2. Back when ORES was originally developed and deployed around 2017, several wiki editors' communities participated in the development by adapting the product to the needs of their wikis and languages by translating the ORES extension's user interface and, more importantly, by labelling a sample of several thousands of diffs from their wiki using the Wikilabels tool. The communities that did that whole process were, more or less, the communities to which this Recent Changes enhancement was deployed. Will anything like that have to be done again along with the move away from ORES?

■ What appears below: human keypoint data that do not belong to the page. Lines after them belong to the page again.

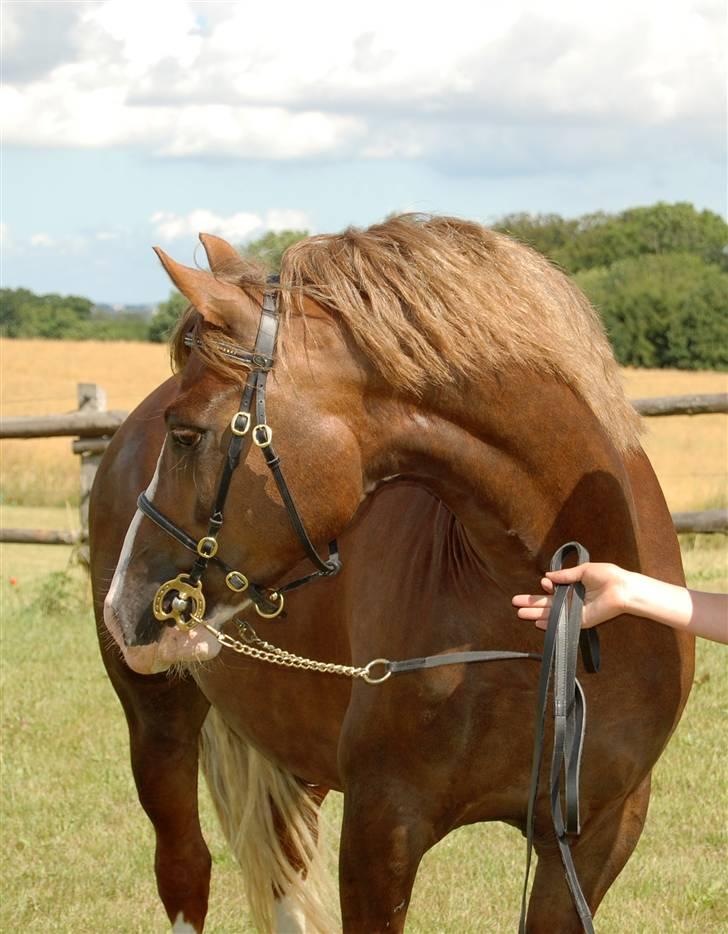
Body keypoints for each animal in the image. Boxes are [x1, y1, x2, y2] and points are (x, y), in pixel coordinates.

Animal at [92, 214, 692, 934]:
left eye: (184, 434)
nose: (125, 605)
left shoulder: (597, 835)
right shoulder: (383, 828)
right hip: (157, 720)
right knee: (186, 866)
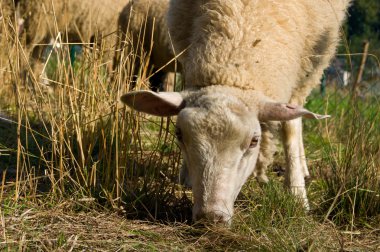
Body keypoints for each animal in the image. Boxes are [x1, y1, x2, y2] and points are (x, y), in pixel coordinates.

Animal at [121, 0, 350, 224]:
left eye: (254, 141)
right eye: (179, 135)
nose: (211, 217)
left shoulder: (306, 66)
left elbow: (291, 127)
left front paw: (297, 195)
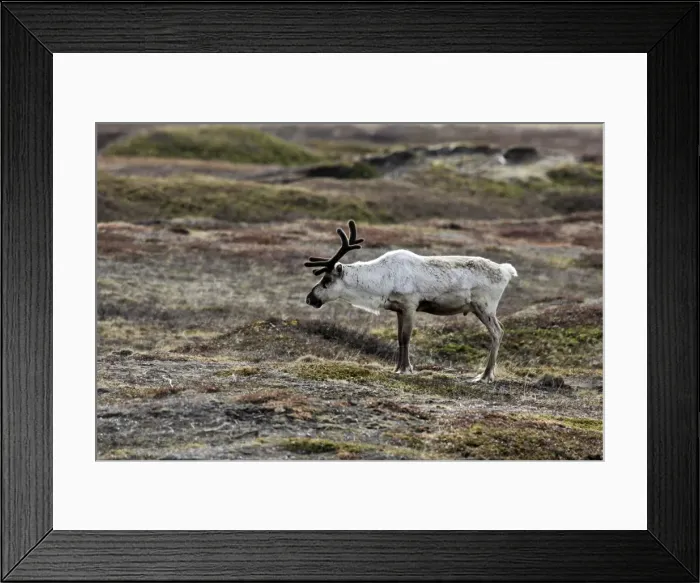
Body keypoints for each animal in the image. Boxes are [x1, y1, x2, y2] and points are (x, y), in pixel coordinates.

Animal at [304, 220, 518, 383]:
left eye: (327, 280)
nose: (309, 298)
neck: (382, 281)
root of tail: (506, 270)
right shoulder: (398, 309)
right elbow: (399, 338)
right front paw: (397, 368)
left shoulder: (410, 305)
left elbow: (406, 337)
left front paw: (406, 369)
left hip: (484, 307)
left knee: (498, 332)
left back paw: (485, 376)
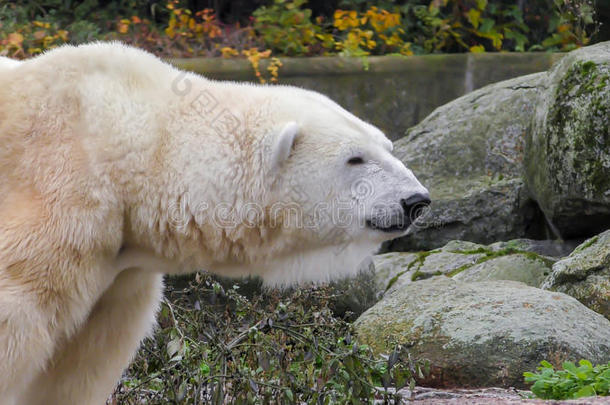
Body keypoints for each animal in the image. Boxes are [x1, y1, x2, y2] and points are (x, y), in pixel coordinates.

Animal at [0, 42, 428, 402]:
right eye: (355, 158)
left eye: (387, 146)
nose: (416, 201)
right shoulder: (61, 194)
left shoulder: (120, 274)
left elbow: (82, 360)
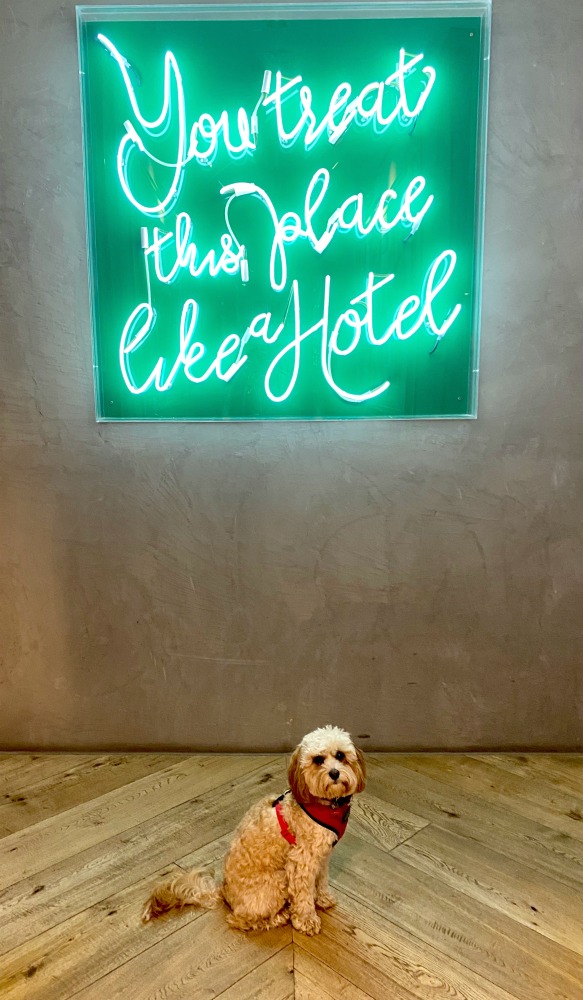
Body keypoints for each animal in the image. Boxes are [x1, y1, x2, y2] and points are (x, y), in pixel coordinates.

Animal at [141, 724, 364, 932]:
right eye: (318, 760)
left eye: (340, 755)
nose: (334, 773)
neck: (325, 804)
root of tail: (223, 892)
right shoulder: (301, 862)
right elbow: (302, 896)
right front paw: (306, 920)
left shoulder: (322, 856)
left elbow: (322, 880)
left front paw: (323, 898)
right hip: (277, 881)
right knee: (240, 919)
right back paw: (278, 917)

The first goal of Lift Wing is to provide a more modern and easy-to-use infrastructure to host models at the WMF, for internal teams and for the community. The focus of the Machine Learning team is to provide infrastructure to run models on, so other teams and the community will be able to propose what to host and we'll vet what is possible and what not (following strict criteria like security of data and PII, model architecture feasibility, etc..). Once a model is deployed on Lift Wing, there will be a team or a community group owning it, namely responsible for its development in terms of features etc.. (more info in https://wikitech.wikimedia.org/wiki/Machine_Learning/LiftWing#Hosting_a_model).
To summarize:
* All the work done so far with ORES models will be preserved, it is already available on Lift Wing and anybody can use it. We hope that it is now easier to play with model servers and improve them (for WMF and the community), but we are open to any suggestion and feedback about how to improve it. For the curious, more details in the Lift Wing Wikitech page (https://wikitech.wikimedia.org/wiki/Machine_Learning/LiftWing).
* The future work will be split into two main areas (as I see it):
** The ML team will keep working on improving the infrastructure, documentation, performance, etc.. of Lift Wing, to provide better tools and data access for any new idea related to models and their usage. We'll maintain the infrastructure with monitoring/alarms/etc.., so the day-to-day ops will not fall on the model owners (WMF and community), so that they will be able to concentrate themselves only on the models and their future steps.
** Other WMF teams like Research will propose and work on new models that the community needs, but we'll also focus on improving what is currently being used. For example, most of the ORES traffic is for the goodfaith and damaging models that worked very well over the years but they rely on old training data and architectures. The Revert Risk models (for example, https://meta.wikimedia.org/wiki/Machine_learning_models/Proposed/Language-agnostic_revert_risk) are an attempt to improve the reliability and performance of the aforementioned models, using a single score instead of multiple ones.


3. Will this change open up the possibility of deploying this Recent Changes enhancement, or a newer version thereof, to more wikis and languages?

It may be possible in the future to enhance even more the RC Filters, at the moment we are concentrating on migrating the current ones to Lift Wing, but after that we'll start figuring out what is the next step. Any suggestion or advice is really welcome! (see https://wikitech.wikimedia.org/wiki/ORES#Machine_Learning_contacts)


If you think that my questions show a wrong understanding of something, please let me know—as I said in the beginning, its quite possible :)

Thanks a lot for the questions, I hope I answered your doubts, feel free to follow up if anything is missing!